Appearently during the recompile of main, the second AND third block is compiled. The second block there looks very similar to the first version. (Again just an excerpt)

 0x00007fa35505f05d: add    $0x1,%r8           ;*ladd
                                                ; - weird$CountByOne::getNext@6 (line 12)
                                                ; - weird::main@101 (line 42)
  0x00007fa35505f061: mov    %r8,0x10(%rbx)     ;*putfield i
                                                ; - weird$CountByOne::getNext@7 (line 12)
                                                ; - weird::main@101 (line 42)
  0x00007fa35505f065: add    $0x1,%r13          ;*ladd

HOWEVER the third block is compiled differently.
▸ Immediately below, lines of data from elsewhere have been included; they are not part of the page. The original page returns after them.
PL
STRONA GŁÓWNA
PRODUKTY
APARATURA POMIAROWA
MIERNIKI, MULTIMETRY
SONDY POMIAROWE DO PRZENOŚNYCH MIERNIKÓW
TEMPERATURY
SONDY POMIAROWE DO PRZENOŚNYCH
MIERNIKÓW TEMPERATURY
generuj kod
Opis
Without inlining and unrolling

This time the entire loop looks like this:

  0x00007fa35505f20c: xor    %r10d,%r10d
  0x00007fa35505f20f: xor    %r8d,%r8d          ;*lload
                                                ; - weird::main@171 (line 53)
  0x00007fa35505f212: mov    %r8d,0x10(%rsp)
  0x00007fa35505f217: mov    %r10,0x8(%rsp)
  0x00007fa35505f21c: mov    %rbp,%rsi
  0x00007fa35505f21f: callq  0x00007fa355037c60  ; OopMap{rbp=Oop off=580}
                                                ;*invokevirtual getNext
                                                ; - weird::main@174 (line 53)
                                                ;   {optimized virtual_call}
  0x00007fa35505f224: mov    0x8(%rsp),%r10
  0x00007fa35505f229: add    %rax,%r10          ;*ladd
                                                ; - weird::main@177 (line 53)
  0x00007fa35505f22c: mov    0x10(%rsp),%r8d
  0x00007fa35505f231: inc    %r8d               ;*iinc
                                                ; - weird::main@180 (line 52)
  0x00007fa35505f234: cmp    $0x5f5e100,%r8d
  0x00007fa35505f23b: jl     0x00007fa35505f212  ;*if_icmpge
                                                ; - weird::main@168 (line 52)

My guess is that the JIT identified that this part of the code is not used a lot, since it was using profiling information from the second block execution, and therefore did not optimize it heavily. Also the JIT appears to be lazy in a sense not to recompile one method after all relevant parts have been compiled. Remember the first compilation result did not contain source code for the second/third block AT all, so the JIT had to recompile that.

Answer 2

You need to place each loop in a different method. The reason you need to do this is that the JIT collections statistics on how the code was run and this is used to optimise the code. However, a method is optimised after it is called 10000 time or a loop is run 10000 times.

In your case, the first loop trigger the whole method to be optimised, even though the later loops have not been run so no statistics have been collected. Place each loop in its own method and this won't happen.